TASK DESCRIPTION =>
Transcribe, word for word, every line from the one containing "X698165D02*" through the final line of the records, and omit the pictures.

START DATA EXTRACT

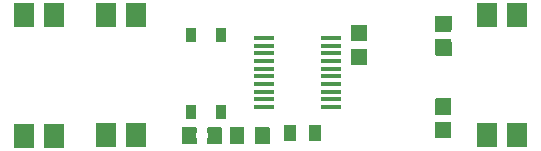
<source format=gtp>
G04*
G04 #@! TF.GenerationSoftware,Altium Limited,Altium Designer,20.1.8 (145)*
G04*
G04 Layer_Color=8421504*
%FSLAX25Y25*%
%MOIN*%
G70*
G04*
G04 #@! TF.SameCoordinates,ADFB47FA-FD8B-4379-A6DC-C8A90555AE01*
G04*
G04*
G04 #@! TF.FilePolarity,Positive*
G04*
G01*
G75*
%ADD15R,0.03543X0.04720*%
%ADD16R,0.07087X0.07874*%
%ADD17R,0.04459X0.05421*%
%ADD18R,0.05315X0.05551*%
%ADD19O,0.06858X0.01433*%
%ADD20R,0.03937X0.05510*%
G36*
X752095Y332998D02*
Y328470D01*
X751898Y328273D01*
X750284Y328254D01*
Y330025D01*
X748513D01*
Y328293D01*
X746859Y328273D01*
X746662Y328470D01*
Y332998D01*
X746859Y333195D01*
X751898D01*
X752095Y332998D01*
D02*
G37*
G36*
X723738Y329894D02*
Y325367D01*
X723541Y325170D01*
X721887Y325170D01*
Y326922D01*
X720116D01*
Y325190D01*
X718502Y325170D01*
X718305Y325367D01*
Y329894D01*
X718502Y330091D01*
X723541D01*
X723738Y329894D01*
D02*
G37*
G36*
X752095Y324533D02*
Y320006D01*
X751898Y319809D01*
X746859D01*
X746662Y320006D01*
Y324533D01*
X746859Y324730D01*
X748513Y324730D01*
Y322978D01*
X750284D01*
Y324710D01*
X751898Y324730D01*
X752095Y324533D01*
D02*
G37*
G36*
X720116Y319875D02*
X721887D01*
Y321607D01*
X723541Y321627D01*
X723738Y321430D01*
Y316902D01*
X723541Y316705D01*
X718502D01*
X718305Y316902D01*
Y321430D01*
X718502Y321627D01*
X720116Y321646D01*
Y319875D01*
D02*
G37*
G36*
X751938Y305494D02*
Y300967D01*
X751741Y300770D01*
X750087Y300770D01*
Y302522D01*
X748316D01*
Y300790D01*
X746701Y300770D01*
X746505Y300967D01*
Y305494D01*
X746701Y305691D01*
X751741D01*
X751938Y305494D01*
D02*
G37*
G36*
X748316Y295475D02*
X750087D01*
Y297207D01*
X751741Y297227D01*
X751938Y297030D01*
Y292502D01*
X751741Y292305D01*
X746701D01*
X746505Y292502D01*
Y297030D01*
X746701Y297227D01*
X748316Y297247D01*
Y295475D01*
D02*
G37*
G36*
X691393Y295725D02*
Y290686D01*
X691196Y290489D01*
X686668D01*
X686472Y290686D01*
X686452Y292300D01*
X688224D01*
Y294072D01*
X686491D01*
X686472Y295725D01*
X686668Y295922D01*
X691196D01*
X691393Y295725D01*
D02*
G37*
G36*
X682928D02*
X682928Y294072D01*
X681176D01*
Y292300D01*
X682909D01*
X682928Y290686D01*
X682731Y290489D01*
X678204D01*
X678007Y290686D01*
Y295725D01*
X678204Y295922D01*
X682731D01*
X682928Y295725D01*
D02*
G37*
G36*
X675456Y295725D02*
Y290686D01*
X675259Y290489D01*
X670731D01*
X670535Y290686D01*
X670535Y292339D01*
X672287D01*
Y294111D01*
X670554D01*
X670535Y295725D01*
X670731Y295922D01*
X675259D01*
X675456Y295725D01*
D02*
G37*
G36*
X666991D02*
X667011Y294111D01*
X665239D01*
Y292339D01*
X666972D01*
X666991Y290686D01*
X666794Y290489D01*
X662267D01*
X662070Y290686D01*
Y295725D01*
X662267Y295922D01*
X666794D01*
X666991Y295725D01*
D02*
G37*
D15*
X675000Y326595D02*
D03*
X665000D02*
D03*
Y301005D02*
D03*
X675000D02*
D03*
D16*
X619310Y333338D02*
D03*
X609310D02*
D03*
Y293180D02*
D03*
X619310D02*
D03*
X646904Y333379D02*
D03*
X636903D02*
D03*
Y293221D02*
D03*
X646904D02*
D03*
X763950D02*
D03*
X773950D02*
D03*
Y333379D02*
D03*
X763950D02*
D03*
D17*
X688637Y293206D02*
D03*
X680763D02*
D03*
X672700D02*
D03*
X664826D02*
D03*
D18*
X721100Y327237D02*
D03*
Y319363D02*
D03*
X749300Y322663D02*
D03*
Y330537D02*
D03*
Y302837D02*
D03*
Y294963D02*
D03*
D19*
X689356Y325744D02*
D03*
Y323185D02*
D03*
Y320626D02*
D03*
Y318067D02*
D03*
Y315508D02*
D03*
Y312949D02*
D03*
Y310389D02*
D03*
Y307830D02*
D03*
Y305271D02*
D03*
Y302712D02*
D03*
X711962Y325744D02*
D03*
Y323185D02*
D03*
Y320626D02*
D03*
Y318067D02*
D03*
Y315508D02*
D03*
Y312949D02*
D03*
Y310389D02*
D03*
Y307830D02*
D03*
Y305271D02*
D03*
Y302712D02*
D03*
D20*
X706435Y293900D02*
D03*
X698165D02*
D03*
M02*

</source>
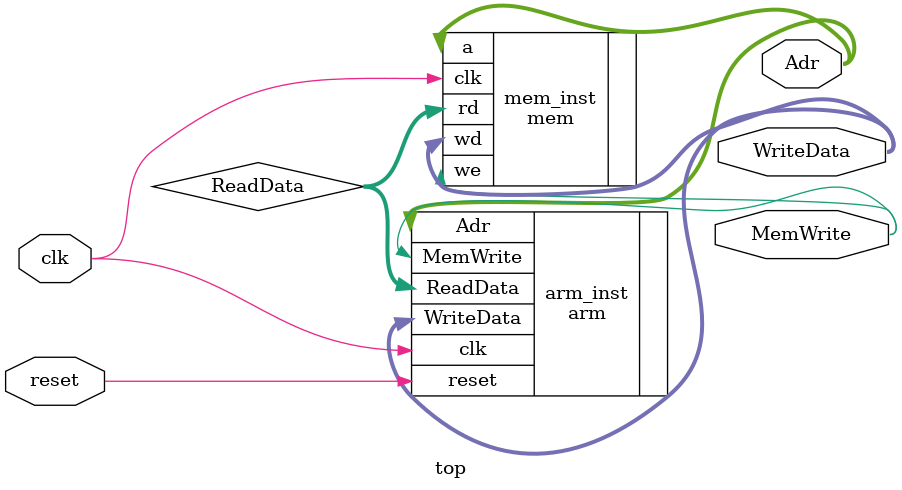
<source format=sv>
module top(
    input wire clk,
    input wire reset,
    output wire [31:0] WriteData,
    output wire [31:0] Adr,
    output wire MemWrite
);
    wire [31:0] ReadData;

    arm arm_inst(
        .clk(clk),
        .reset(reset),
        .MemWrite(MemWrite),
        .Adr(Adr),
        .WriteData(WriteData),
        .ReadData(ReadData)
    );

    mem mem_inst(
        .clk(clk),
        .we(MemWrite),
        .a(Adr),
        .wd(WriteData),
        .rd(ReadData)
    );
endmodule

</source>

END DATA EXTRACT

ANSWER TO THIS PROBLEM =>
X698165D02*
D03*
M02*

</source>
<source format=sv>
module top(
    input wire clk,
    input wire reset,
    output wire [31:0] WriteData,
    output wire [31:0] Adr,
    output wire MemWrite
);
    wire [31:0] ReadData;

    arm arm_inst(
        .clk(clk),
        .reset(reset),
        .MemWrite(MemWrite),
        .Adr(Adr),
        .WriteData(WriteData),
        .ReadData(ReadData)
    );

    mem mem_inst(
        .clk(clk),
        .we(MemWrite),
        .a(Adr),
        .wd(WriteData),
        .rd(ReadData)
    );
endmodule

</source>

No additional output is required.